# Task statement
Reproduce the text of the rows below with every "正片" switched to "全集" and nothing else changed, leaving the pictures out.
*-*-*
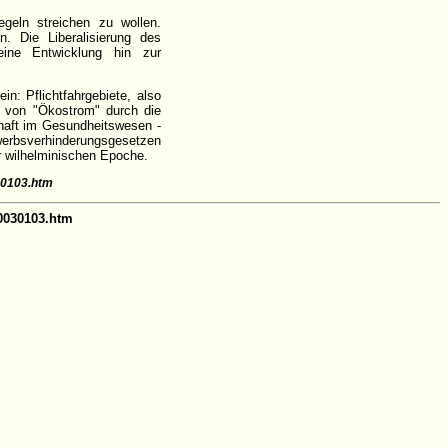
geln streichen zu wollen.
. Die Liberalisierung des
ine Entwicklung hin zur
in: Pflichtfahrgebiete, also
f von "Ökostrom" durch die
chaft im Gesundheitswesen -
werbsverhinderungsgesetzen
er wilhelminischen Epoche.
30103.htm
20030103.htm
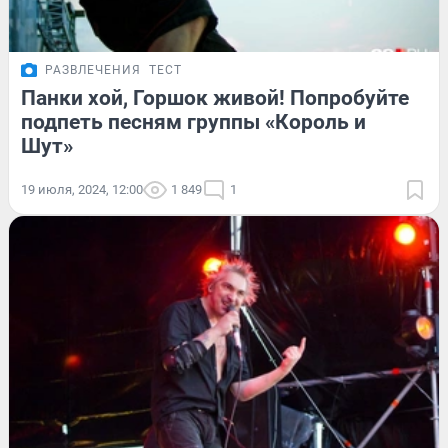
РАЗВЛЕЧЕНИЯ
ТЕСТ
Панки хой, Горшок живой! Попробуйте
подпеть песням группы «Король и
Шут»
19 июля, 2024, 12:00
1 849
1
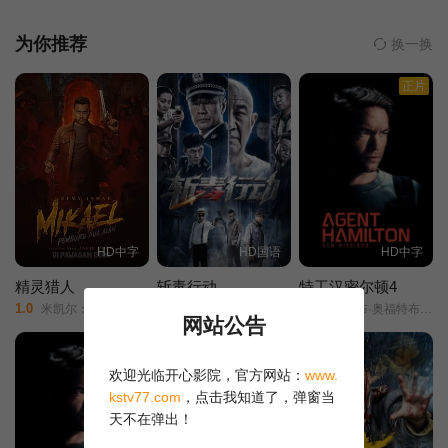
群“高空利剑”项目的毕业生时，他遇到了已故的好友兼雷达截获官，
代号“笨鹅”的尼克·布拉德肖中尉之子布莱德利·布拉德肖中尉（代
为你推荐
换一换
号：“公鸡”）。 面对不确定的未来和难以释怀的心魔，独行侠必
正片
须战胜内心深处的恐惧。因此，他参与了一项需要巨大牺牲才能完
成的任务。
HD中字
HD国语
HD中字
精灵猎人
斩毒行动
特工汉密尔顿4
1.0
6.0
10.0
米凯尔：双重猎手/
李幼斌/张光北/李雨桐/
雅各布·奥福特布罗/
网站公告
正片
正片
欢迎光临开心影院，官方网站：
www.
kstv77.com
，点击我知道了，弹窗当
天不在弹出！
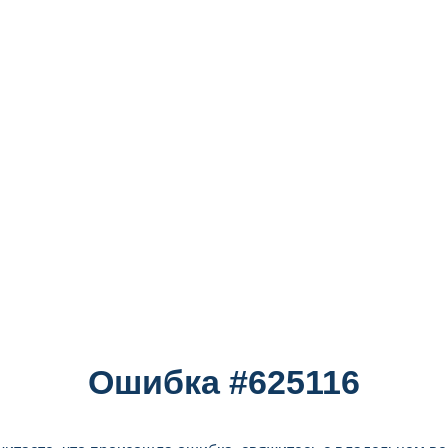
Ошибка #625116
*-*-*
# Your solution
geln streichen zu wollen.
. Die Liberalisierung des
ine Entwicklung hin zur
in: Pflichtfahrgebiete, also
f von "Ökostrom" durch die
chaft im Gesundheitswesen -
werbsverhinderungsgesetzen
er wilhelminischen Epoche.
30103.htm
20030103.htm
РАЗВЛЕЧЕНИЯ
ТЕСТ
Панки хой, Горшок живой! Попробуйте
подпеть песням группы «Король и
Шут»
19 июля, 2024, 12:00
1 849
1
群“高空利剑”项目的毕业生时，他遇到了已故的好友兼雷达截获官，
代号“笨鹅”的尼克·布拉德肖中尉之子布莱德利·布拉德肖中尉（代
为你推荐
换一换
号：“公鸡”）。 面对不确定的未来和难以释怀的心魔，独行侠必
全集
须战胜内心深处的恐惧。因此，他参与了一项需要巨大牺牲才能完
成的任务。
HD中字
HD国语
HD中字
精灵猎人
斩毒行动
特工汉密尔顿4
1.0
6.0
10.0
米凯尔：双重猎手/
李幼斌/张光北/李雨桐/
雅各布·奥福特布罗/
网站公告
全集
全集
欢迎光临开心影院，官方网站：
www.
kstv77.com
，点击我知道了，弹窗当
天不在弹出！
Ошибка #625116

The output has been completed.